EXCERPTED PASSAGE:
--------------------
Linux Btrfs filesystem development
 help / color / mirror / Atom feed
From: Qu Wenruo <wqu@suse.com>
To: linux-btrfs@vger.kernel.org
Subject: [PATCH 7/8] btrfs-progs: allow read_data_from_disk() to rebuild RAID56 using P/Q
Date: Tue,  5 Apr 2022 20:48:29 +0800	[thread overview]
Message-ID: <f8fda291f6104ecddf3eb36e263a82b506508112.1649162174.git.wqu@suse.com> (raw)
In-Reply-To: <cover.1649162174.git.wqu@suse.com>

This new ability is added by:

- Allow btrfs_map_block() to return the chunk type
  This makes later work much easier

- Only reset stripe offset inside btrfs_map_block() when needed
  Currently if @raid_map is not NULL, btrfs_map_block() will consider
  this call is for WRITE and will reset stripe offset.

  This is no longer the case, as for RAID56 read with mirror_num 1/0,
  we will still call btrfs_map_block() with non-NULL raid_map.

  Add a small check to make sure we won't reset stripe offset for
  mirror 1/0 read.

- Add new helper read_raid56() to handle rebuild
  We will read the full stripe (including all data and P/Q stripes)
  do the rebuild, then only copy the refered part to the caller.

  There is a catch for RAID6, we have no way to exhaust all combination,
  so the current repair will assume the mirror = 0 data is corrupted,
  then try to find a missing device.

  But if no missing device can be found, it will assume P is corrupted.
  This is just a guess, and can to totally wrong, but we have no better
  idea.

Now btrfs-progs have full read ability for RAID56.

Signed-off-by: Qu Wenruo <wqu@suse.com>
---
 kernel-shared/extent_io.c | 114 +++++++++++++++++++++++++++++++++++++-
 kernel-shared/volumes.c   |  27 +++++----
 kernel-shared/volumes.h   |   1 +
 3 files changed, 128 insertions(+), 14 deletions(-)

diff --git a/kernel-shared/extent_io.c b/kernel-shared/extent_io.c
index b8ded5cf7373..ee92e0f847d6 100644
--- a/kernel-shared/extent_io.c
+++ b/kernel-shared/extent_io.c
@@ -26,6 +26,7 @@
 #include "kerncompat.h"
 #include "kernel-shared/extent_io.h"
 #include "kernel-lib/list.h"
+#include "kernel-lib/raid56.h"
 #include "kernel-shared/ctree.h"
 #include "kernel-shared/volumes.h"
 #include "kernel-shared/disk-io.h"
@@ -788,23 +789,131 @@ struct extent_buffer *alloc_dummy_extent_buffer(struct btrfs_fs_info *fs_info,
 	return ret;
 }
 
+static int read_raid56(struct btrfs_fs_info *fs_info, void *buf, u64 logical,
+		       u64 len, int mirror, struct btrfs_multi_bio *multi,
+		       u64 *raid_map)
--------------------
Human keypoint data:
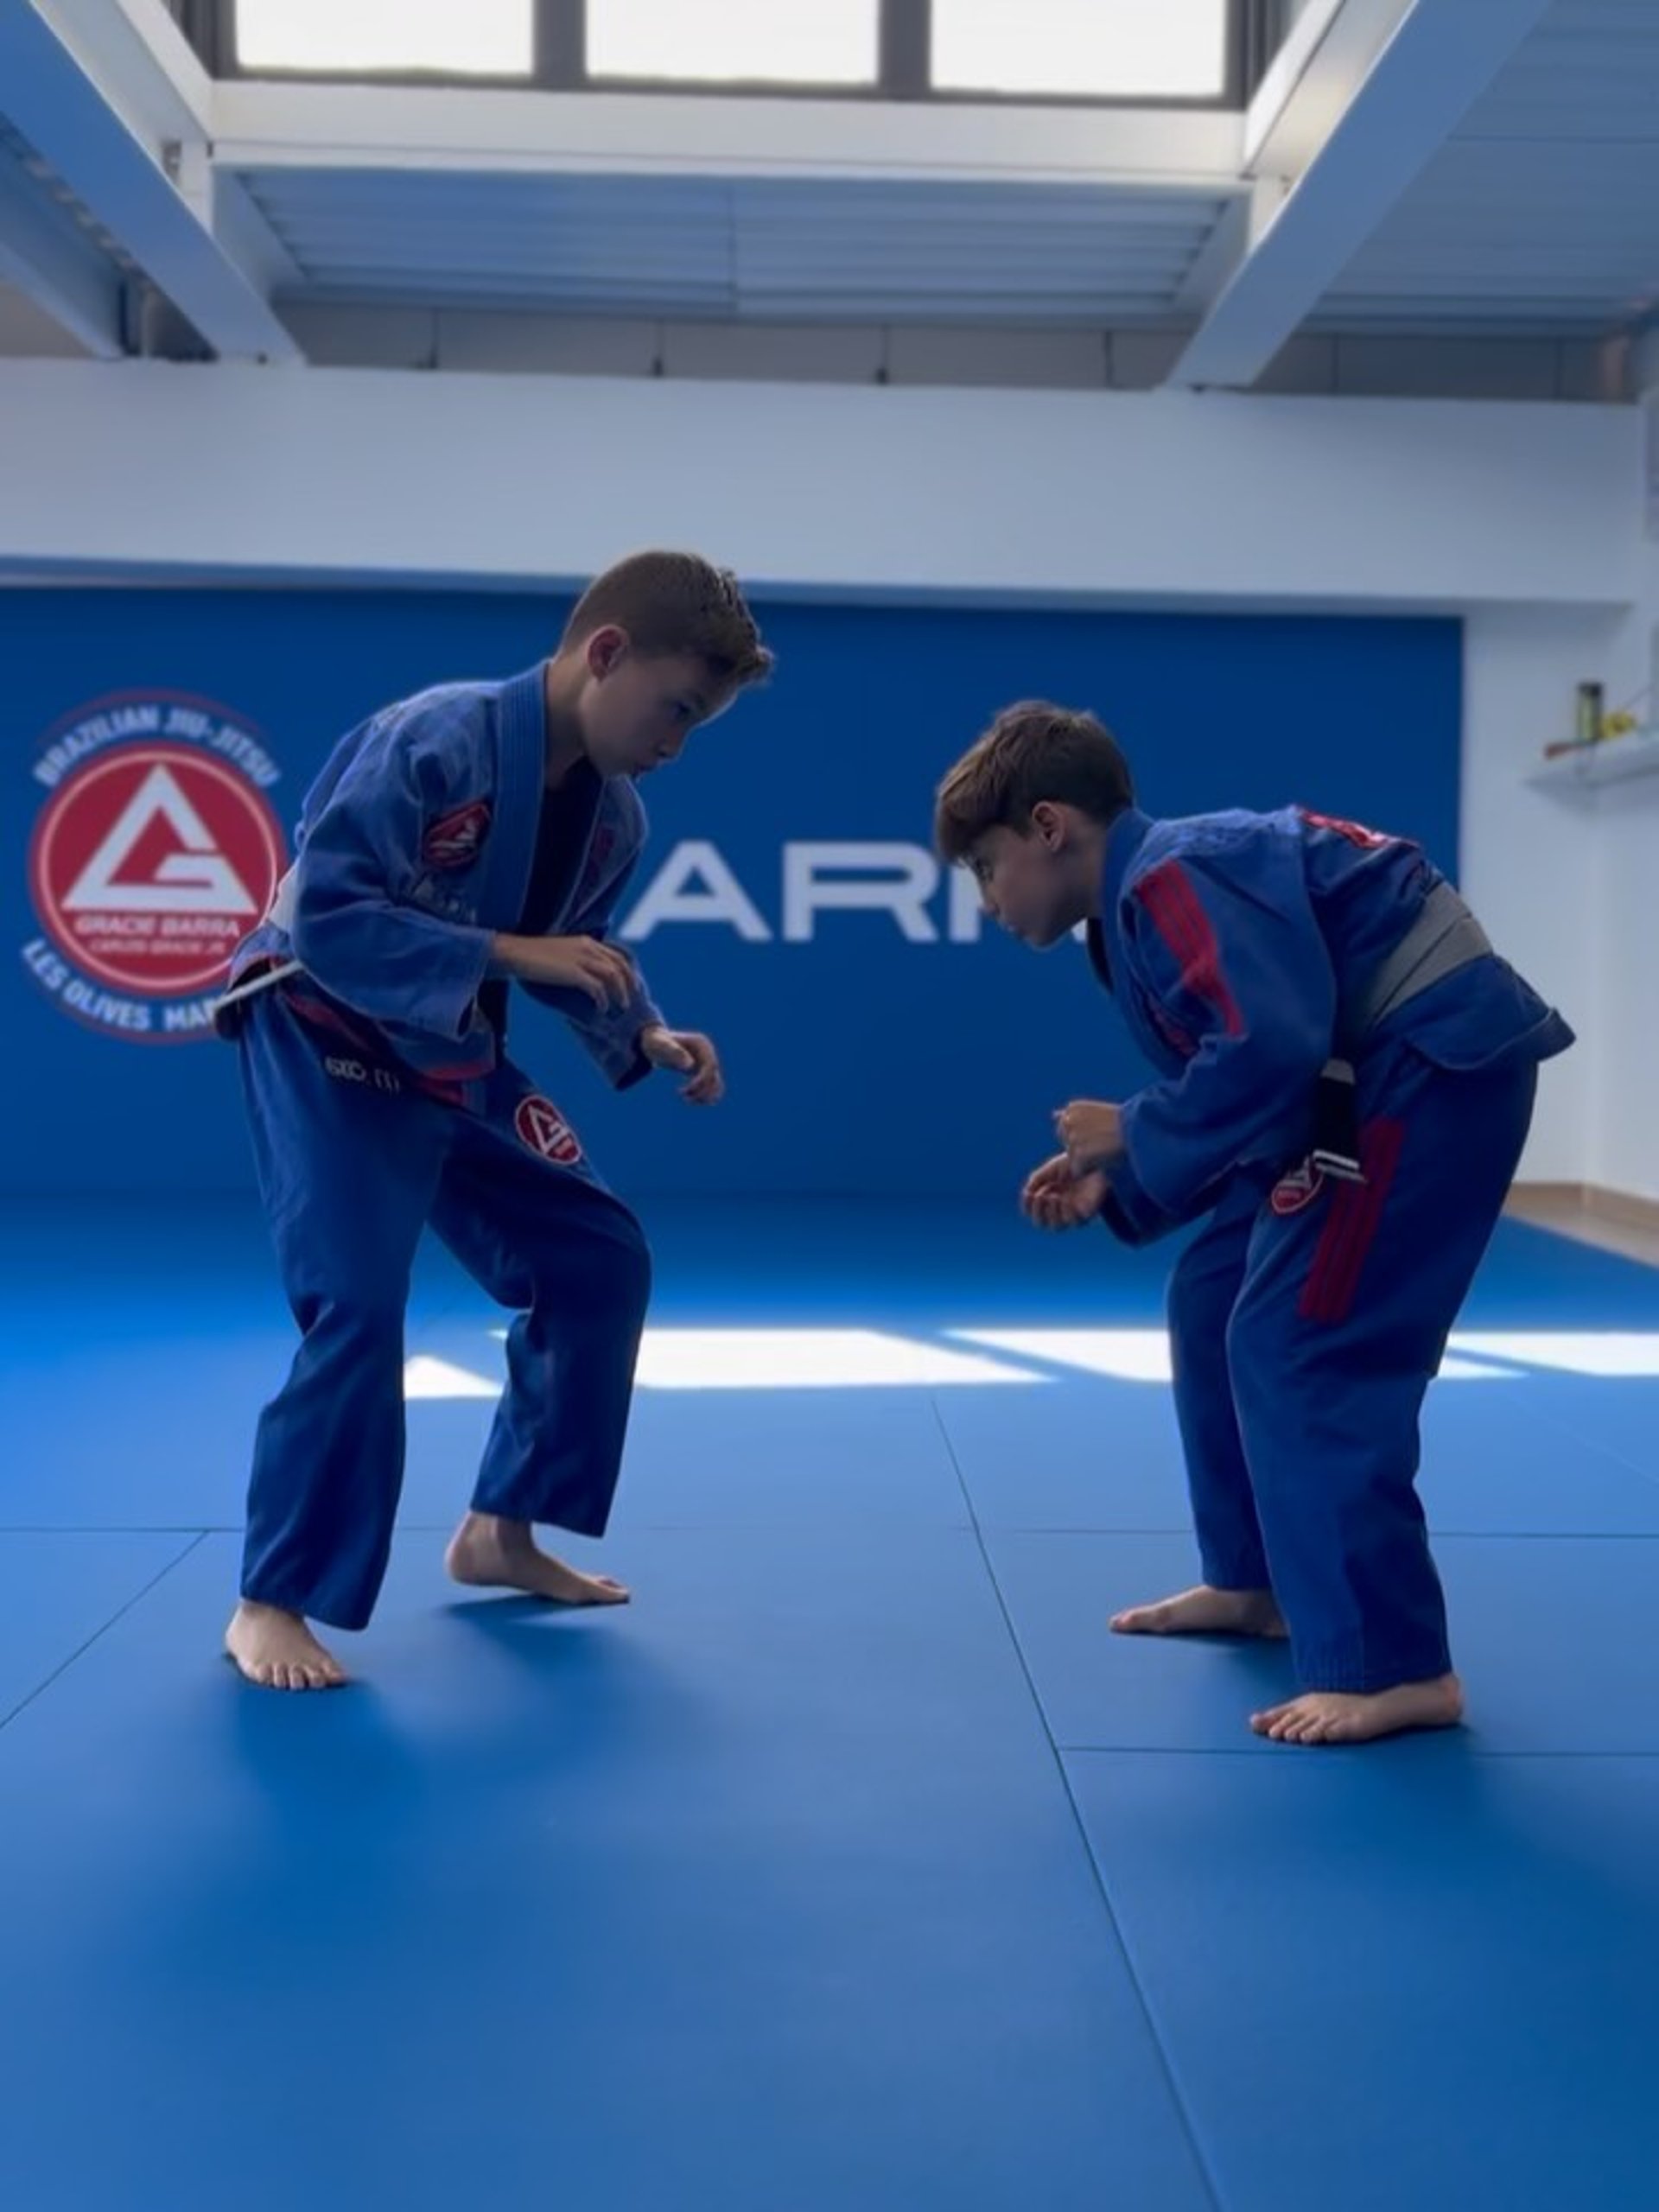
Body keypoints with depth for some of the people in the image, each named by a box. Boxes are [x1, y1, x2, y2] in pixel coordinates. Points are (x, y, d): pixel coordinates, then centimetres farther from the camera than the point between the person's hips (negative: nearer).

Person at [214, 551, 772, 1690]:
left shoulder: (616, 816, -3)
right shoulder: (433, 741, -27)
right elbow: (327, 916, -30)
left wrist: (646, 1034, -6)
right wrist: (507, 952, -34)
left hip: (452, 1063, 8)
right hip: (327, 1043, -8)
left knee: (600, 1255, 10)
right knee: (358, 1306, -20)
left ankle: (501, 1530, 23)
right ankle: (272, 1602, -3)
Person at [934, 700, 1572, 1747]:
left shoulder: (1168, 881, -18)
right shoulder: (1147, 895, 15)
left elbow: (1270, 1047, -30)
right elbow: (1240, 1083, 19)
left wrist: (1134, 1132, -16)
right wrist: (1115, 1182, 8)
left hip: (1435, 1065, -11)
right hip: (1383, 1072, 11)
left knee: (1303, 1347, -14)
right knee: (1218, 1307, 15)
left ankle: (1393, 1667, -10)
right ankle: (1257, 1581, 27)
--------------------
TASK TO COMPLETE: Continue the btrfs-progs RAID56 patch from the last line shown, writing the code that comes next.

YOUR RESPONSE:
+{
+	const int num_stripes = multi->num_stripes;
+	const u64 full_stripe_start = raid_map[0];
+	void **pointers = NULL;
+	int failed_a = -1;
+	int failed_b = -1;
+	int i;
+	int ret;
+
+	/* Only read repair should go this path */
+	ASSERT(mirror > 1);
+	ASSERT(raid_map);
+
+	/* The read length should be inside one stripe */
+	ASSERT(len <= BTRFS_STRIPE_LEN);
+
+	pointers = calloc(num_stripes, sizeof(void *));
+	if (!pointers) {
+		ret = -ENOMEM;
+		goto out;
+	}
+	/* Allocate memory for the full stripe */
+	for (i = 0; i < num_stripes; i++) {
+		pointers[i] = malloc(BTRFS_STRIPE_LEN);
+		if (!pointers[i]) {
+			ret = -ENOMEM;
+			goto out;
+		}
+	}
+
+	/*
+	 * Read the full stripe.
+	 *
+	 * The stripes in @multi is not rotated, thus can be used to read from
+	 * disk directly.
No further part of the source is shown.